▶ [EXERCISE 1]:
Answer these questions using the CIF2 excerpt.
(a) What magic code must appear at the beginning of the first line of a CIF2 file?
(b) Which code points does Unicode reserve for private use?
(c) Which characters or character sequences must CIF2 processors treat as newline?

▶ [SOURCE EXTRACT]:
☆ ☆ ☆ ☆
A CIF2 file is uniquely identified by a required magic code at the
beginning of its first line. The code is, #\#CIF_2.0 followed
immediately by whitespace.  The addition of further information
to assist in disambiguation among multiple characters sets is
under discussion.  Encodings, such a UTF-16, which prefix a file
by a BOM (byte-order-message) or other encoding disambiguation
prefix are not precluded.  In such a case, the magic code should
follow the encoding disambiguation prefix.

In keeping with XML restrictions we allow the characters

U+0009 U+000A U+000D
U+0020 -- U+007E
U+00A0 -- U+D7FF
U+E000 -- U+FDCF
U+10000 -- U+10FFFD

In addition, character U+FEFF and characters U+xFFFE or U+xFFFF where
x is any hexadecimal digit are disallowed. Unicode reserves the code
points E000 - F8FF for private use. The IUCr and only the IUCr may specify
what characters  are assigned to these code points in the context of

CIF2 processors are required to treat <U+000A>, <U+000D> and
<U+000D><U+000A> as newline characters, by normalising them to
<U+000A> on read. No other  characters or character sequences may
represent newline. In particular, CIF2  processors should not
interpret the Unicode characters U+2028 (line separator) or U+2029
(paragraph separator) as newline.
☆ ☆ ☆ ☆
(Entries in a dataset)

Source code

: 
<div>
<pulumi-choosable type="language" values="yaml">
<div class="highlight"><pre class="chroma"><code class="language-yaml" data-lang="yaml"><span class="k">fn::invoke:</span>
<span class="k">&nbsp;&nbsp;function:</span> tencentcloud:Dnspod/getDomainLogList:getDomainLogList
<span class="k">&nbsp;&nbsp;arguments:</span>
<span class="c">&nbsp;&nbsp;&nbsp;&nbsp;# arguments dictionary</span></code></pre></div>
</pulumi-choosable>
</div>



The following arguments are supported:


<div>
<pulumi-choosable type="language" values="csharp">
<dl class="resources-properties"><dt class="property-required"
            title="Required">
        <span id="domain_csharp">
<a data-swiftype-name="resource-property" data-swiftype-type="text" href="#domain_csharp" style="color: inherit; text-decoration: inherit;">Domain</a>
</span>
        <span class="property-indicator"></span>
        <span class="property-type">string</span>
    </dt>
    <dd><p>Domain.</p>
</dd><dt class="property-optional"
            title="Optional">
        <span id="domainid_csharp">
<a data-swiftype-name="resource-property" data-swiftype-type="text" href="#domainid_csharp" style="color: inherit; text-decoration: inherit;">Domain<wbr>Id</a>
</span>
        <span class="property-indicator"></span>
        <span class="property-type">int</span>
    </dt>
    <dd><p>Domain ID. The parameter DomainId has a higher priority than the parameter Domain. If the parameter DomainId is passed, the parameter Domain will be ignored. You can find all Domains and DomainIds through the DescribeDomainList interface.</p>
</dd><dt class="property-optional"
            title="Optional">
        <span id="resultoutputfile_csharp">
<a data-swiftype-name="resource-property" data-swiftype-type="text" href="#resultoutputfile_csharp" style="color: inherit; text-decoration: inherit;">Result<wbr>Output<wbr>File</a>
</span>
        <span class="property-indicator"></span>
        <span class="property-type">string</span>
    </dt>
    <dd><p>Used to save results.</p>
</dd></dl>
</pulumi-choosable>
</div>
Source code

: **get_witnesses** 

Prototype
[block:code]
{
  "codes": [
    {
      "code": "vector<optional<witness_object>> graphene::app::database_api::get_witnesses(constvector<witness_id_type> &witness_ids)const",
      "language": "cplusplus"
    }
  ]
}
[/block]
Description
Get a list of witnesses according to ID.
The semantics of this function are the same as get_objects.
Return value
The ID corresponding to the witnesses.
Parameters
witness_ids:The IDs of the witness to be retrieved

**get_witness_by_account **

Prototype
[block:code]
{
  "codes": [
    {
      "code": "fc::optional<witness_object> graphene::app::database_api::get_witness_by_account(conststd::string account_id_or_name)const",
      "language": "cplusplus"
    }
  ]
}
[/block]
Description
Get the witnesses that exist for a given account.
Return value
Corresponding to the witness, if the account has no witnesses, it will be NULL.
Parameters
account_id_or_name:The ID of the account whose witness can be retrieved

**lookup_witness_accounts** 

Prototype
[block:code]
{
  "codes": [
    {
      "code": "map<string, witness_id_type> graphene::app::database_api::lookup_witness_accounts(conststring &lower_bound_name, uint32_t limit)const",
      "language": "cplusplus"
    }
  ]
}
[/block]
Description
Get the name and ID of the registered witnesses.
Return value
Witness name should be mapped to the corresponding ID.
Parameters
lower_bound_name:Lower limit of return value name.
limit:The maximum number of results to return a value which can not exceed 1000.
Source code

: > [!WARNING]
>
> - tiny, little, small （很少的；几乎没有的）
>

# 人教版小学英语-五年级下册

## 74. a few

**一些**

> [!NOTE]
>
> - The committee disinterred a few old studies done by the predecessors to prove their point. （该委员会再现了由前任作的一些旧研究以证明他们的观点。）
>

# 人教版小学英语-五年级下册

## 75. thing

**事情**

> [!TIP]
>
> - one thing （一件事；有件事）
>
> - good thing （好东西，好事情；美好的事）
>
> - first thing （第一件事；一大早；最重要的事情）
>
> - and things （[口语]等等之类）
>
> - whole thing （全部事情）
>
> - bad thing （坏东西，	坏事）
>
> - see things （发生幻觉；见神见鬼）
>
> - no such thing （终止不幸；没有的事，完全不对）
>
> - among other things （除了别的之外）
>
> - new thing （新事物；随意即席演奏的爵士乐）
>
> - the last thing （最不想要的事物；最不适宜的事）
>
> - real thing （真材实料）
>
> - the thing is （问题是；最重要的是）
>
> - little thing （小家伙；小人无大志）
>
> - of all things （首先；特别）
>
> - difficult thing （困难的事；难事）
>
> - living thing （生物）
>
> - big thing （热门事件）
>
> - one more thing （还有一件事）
☆ ☆ ☆ ☆
▶ [EXERCISE 2]: Duplicate the entries from their first line up to and including the line with "The following arguments".

▶ [EXERCISE RESPONSE 1]:
(a) #\#CIF_2.0, followed immediately by whitespace.
(b) E000 - F8FF.
(c) <U+000A>, <U+000D> and <U+000D><U+000A>.

▶ [EXERCISE RESPONSE 2]:
Source code

: 
<div>
<pulumi-choosable type="language" values="yaml">
<div class="highlight"><pre class="chroma"><code class="language-yaml" data-lang="yaml"><span class="k">fn::invoke:</span>
<span class="k">&nbsp;&nbsp;function:</span> tencentcloud:Dnspod/getDomainLogList:getDomainLogList
<span class="k">&nbsp;&nbsp;arguments:</span>
<span class="c">&nbsp;&nbsp;&nbsp;&nbsp;# arguments dictionary</span></code></pre></div>
</pulumi-choosable>
</div>



The following arguments are supported:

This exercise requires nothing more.